Allongeant la durée d’ensemble (mais le Terzetto n° 18 est supprimé, et les récitatifs largement coupés ou modifiés), l’œuvre prend une dimension grandiose – même si le II, avec un Tito condamné à tout chanter sur son lit médicalisé, marque une certaine baisse de tension. On aurait donc dû parler plutôt d’une adaptation, cautionnée par un chef pourtant sourcilleux en matière d’authenticité.
Avec les très remarquables instrumentistes et choristes de MusicAeterna, et son interprétation musclée autant que précise, la première Clemenza de Teodor Currentzis est de toute beauté, et permet de trancher sans équivoque sur les appréciations divergentes de ses précédents Mozart. Avec une réserve pourtant sur les tempi soudain très lents, distendus même, des deux grands airs de Sesto.
Le plateau est justement mené par Marianne Crebassa qui, après sa percée ici en Irene dans Tamerlano (2012), trouve un emploi à sa mesure pour sa prise de rôle, tant pour la chaleur et l’homogénéité du timbre que pour la haute qualité du phrasé. Son interprétation est d’une intensité bouleversante de bout en bout : la salle lui fait de longues ovations.

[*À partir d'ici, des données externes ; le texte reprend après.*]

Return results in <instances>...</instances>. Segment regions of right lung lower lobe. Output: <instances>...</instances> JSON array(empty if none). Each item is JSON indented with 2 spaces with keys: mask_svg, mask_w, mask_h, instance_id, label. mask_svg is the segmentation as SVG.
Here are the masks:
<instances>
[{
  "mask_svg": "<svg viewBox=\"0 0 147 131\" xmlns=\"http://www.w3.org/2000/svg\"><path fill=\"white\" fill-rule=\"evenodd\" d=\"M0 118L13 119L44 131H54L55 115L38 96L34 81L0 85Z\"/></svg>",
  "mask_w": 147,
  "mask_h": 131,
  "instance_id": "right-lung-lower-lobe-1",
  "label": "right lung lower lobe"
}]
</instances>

Golda Schultz, Sophie inattendue et séduisante dans Der Rosenkavalier (2015), ne parvient pas à cacher qu’il lui manque tous les graves pour rendre justice à Vitellia, surtout dans le périlleux « Non più di fiori ». Originaire de Trinité-et-Tobago, Jeanine De Bique offre un ravissant Annio, un peu mince pourtant, comme la Servilia de Christina Gansch. Russell Thomas, tout à fait en situation en Tito, affiche un bel aigu lumineux. Lui aussi parfait dans l’emploi, Willard White donne vocalement un Publio nettement plus ordinaire.
À l’opposé de celle de Karl-Ernst et Ursel Herrmann, dans la ligne de celle de Martin Kusej, au même endroit, discutable sur plusieurs points, mais toujours fascinante, cette production qui fait date, donnée à guichets fermés pour ses sept représentations, sera reprise au Nationale Opera d’Amsterdam et au Deutsche Oper de Berlin.